Goal of the exercise:
Check every line of the data for the string "shall" and copy the ones that have it.
Top of Supplied material
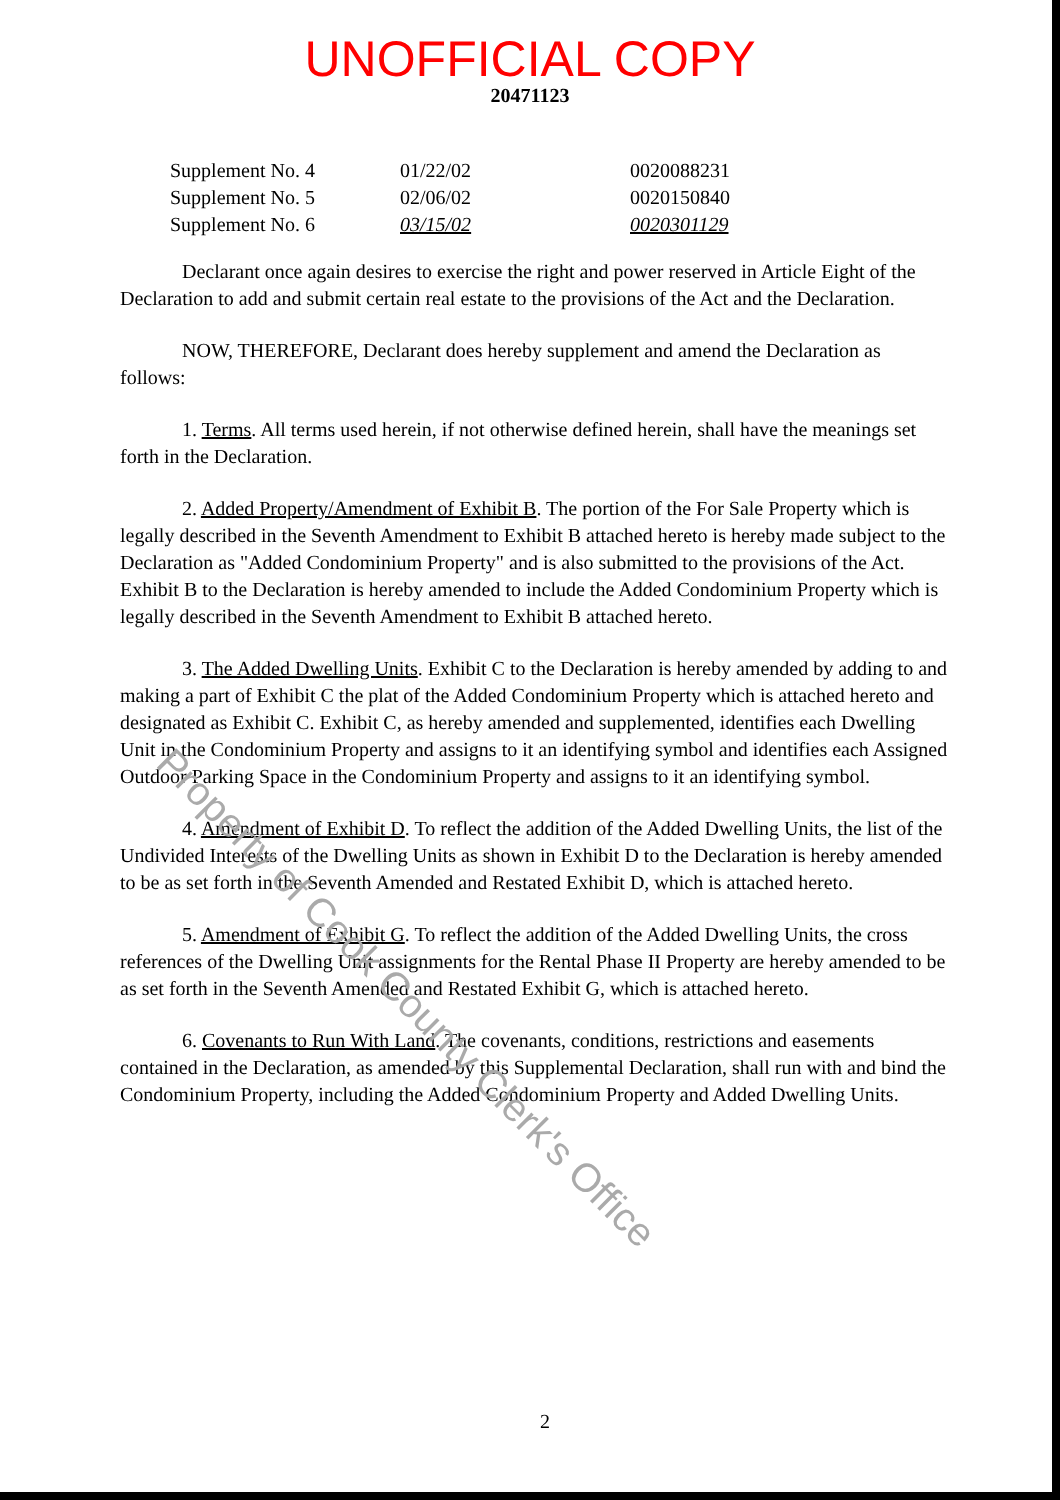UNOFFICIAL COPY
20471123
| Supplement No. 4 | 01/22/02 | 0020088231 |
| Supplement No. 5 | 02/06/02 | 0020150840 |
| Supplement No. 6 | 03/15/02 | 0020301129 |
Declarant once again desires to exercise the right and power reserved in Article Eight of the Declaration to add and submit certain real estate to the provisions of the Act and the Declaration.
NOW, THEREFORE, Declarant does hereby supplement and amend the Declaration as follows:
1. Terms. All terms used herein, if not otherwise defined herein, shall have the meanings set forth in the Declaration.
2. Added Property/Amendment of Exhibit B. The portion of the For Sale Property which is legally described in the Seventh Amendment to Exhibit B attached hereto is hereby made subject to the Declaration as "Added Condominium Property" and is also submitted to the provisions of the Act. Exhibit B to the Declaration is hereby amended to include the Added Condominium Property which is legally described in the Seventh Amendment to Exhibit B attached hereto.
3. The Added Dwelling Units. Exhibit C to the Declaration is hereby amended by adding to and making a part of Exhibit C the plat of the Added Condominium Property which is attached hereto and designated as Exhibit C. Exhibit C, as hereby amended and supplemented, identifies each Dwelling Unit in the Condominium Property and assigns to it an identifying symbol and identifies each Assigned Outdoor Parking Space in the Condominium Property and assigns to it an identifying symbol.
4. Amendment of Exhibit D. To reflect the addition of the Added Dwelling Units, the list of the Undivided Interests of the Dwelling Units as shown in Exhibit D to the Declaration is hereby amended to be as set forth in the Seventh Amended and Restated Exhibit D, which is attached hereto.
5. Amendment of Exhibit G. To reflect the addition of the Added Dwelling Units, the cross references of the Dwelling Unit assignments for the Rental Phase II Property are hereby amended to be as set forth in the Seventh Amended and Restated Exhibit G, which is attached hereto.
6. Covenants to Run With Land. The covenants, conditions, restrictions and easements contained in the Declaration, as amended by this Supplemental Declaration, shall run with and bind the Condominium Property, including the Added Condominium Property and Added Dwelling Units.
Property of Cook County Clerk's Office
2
Bottom of Supplied material
Top of Supplied material
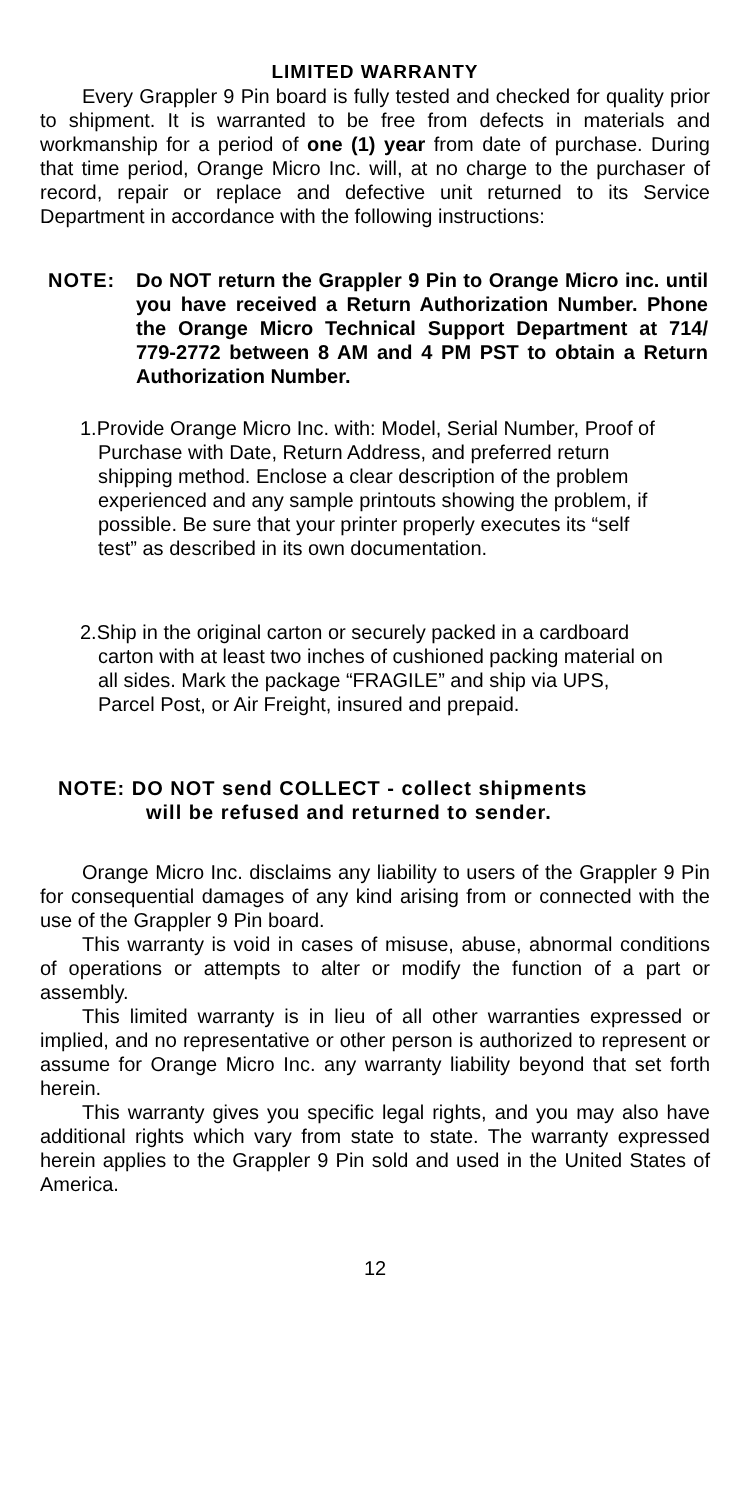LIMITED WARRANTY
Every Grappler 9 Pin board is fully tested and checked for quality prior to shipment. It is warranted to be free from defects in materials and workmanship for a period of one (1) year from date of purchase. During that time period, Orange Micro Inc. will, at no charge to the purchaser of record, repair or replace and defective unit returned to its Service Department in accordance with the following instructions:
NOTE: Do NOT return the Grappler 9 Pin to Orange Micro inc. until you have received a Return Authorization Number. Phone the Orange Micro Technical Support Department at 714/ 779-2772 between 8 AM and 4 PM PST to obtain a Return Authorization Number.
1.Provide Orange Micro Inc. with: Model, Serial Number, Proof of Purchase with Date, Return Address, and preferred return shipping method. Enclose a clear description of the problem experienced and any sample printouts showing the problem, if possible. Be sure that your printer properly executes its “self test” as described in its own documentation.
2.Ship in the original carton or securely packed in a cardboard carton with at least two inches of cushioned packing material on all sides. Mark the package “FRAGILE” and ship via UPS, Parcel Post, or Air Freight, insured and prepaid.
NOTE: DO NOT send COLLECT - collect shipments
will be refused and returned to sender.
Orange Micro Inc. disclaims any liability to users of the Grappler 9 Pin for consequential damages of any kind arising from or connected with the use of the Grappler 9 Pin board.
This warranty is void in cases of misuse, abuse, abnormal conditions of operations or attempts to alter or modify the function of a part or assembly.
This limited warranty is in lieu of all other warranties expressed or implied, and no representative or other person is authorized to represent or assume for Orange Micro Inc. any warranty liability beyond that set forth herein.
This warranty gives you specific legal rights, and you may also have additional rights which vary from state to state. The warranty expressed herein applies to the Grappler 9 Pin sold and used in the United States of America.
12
Bottom of Supplied material
Top of Supplied material
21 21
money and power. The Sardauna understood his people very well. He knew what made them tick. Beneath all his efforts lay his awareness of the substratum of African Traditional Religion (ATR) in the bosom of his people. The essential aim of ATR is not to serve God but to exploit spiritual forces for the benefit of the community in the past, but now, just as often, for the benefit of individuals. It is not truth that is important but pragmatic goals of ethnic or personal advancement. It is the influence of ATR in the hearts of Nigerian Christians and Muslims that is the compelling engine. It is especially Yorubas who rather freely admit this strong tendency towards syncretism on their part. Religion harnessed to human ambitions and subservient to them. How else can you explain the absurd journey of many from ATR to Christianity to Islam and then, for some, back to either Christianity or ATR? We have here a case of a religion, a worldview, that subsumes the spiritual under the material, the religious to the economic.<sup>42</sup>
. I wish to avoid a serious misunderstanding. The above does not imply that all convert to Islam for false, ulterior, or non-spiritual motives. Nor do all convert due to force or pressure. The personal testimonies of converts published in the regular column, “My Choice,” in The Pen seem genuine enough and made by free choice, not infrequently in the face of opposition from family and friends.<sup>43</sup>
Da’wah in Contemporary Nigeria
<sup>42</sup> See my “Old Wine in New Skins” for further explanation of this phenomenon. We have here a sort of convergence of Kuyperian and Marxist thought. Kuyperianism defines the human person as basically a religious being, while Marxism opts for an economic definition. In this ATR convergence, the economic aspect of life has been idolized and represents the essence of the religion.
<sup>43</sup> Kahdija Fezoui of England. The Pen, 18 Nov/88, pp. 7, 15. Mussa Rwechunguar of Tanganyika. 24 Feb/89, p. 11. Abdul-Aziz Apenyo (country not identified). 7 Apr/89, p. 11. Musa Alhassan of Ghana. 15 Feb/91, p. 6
Bottom of Supplied material
Task response:
1. Terms. All terms used herein, if not otherwise defined herein, shall have the meanings set forth in the Declaration.
6. Covenants to Run With Land. The covenants, conditions, restrictions and easements contained in the Declaration, as amended by this Supplemental Declaration, shall run with and bind the Condominium Property, including the Added Condominium Property and Added Dwelling Units.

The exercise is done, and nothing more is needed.